Task:
Please repeat, exactly as written, every line from the one containing "385 246 120" through the last line of the records, both included, and leave out any pictures.

----------------------------------------

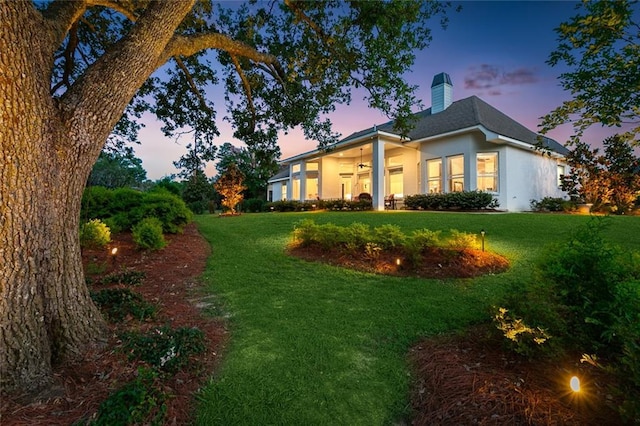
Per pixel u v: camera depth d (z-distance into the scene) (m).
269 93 7.04
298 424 1.97
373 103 5.76
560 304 2.44
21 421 1.72
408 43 5.21
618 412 1.64
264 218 12.43
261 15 5.88
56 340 2.31
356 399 2.20
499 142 13.02
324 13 5.40
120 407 1.77
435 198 13.78
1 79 1.98
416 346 2.88
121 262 5.52
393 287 4.54
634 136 2.71
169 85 6.75
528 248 6.75
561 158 15.61
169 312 3.57
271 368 2.54
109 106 2.62
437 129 14.82
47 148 2.26
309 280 4.89
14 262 2.06
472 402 2.01
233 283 4.75
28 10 2.15
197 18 5.40
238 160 31.03
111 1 3.95
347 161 19.83
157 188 10.07
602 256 2.51
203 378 2.37
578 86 2.81
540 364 2.26
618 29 2.45
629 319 1.96
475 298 4.02
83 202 7.43
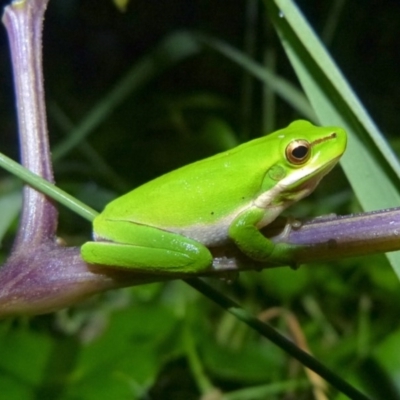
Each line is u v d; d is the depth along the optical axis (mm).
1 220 150
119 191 245
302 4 375
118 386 149
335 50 390
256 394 164
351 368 155
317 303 193
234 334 193
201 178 138
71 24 428
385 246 120
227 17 418
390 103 376
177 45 227
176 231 136
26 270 119
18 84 124
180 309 173
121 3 136
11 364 148
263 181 137
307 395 173
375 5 381
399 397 146
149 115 338
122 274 124
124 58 430
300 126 144
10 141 360
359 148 124
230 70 390
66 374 149
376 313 189
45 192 119
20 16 125
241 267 127
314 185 141
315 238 122
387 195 123
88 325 193
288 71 364
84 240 233
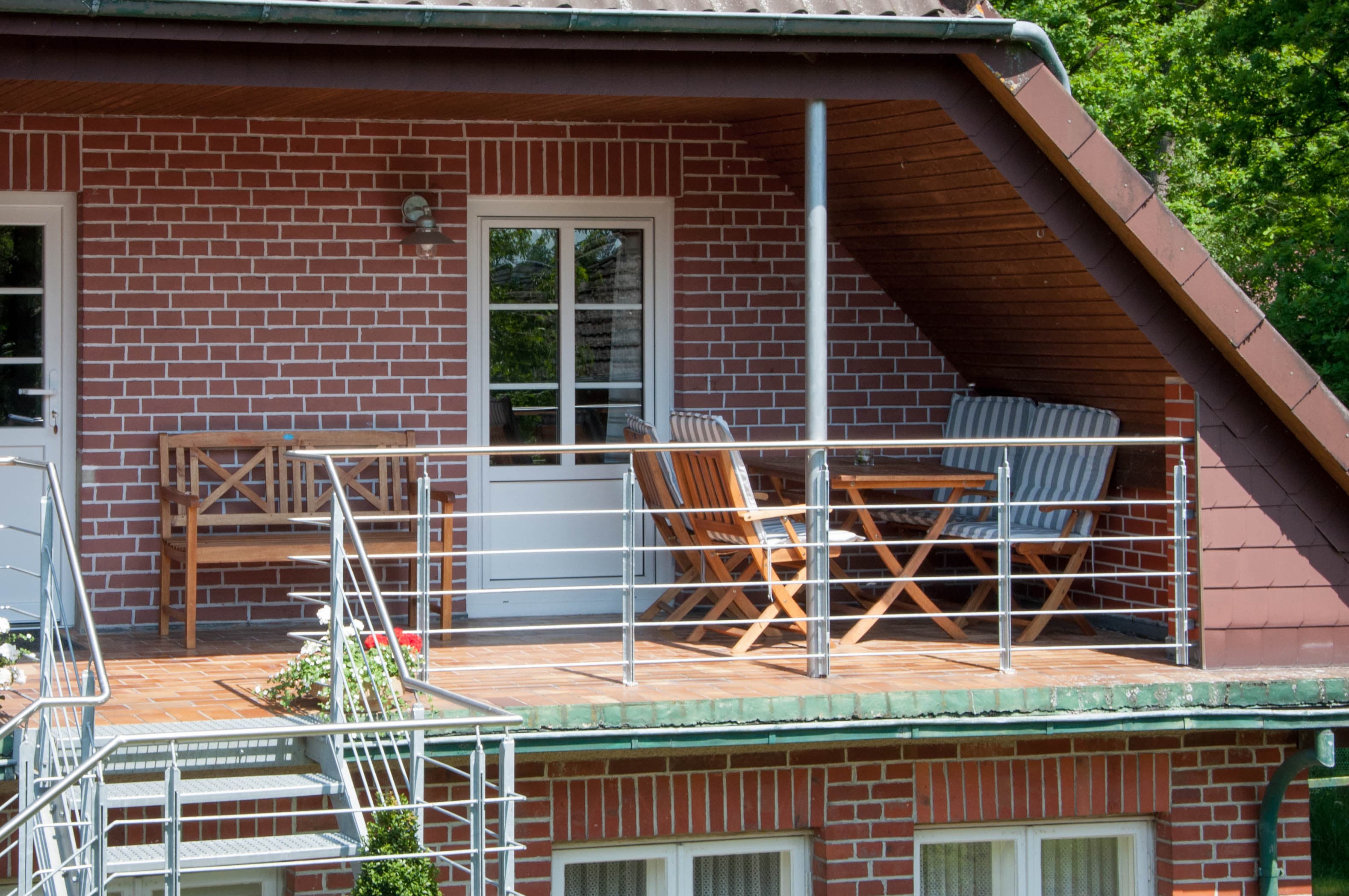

----------------------------------------

Response area:
385 246 120
227 17 418
390 103 376
177 45 227
176 231 136
26 270 119
18 84 124
180 309 173
121 3 136
11 364 148
263 181 137
307 395 173
375 5 381
399 397 146
149 115 338
122 274 124
124 58 430
300 126 144
10 141 360
359 148 124
230 70 390
66 374 149
376 313 189
45 192 119
20 16 125
241 267 127
314 185 141
315 238 122
387 195 123
88 325 193
288 71 364
84 240 233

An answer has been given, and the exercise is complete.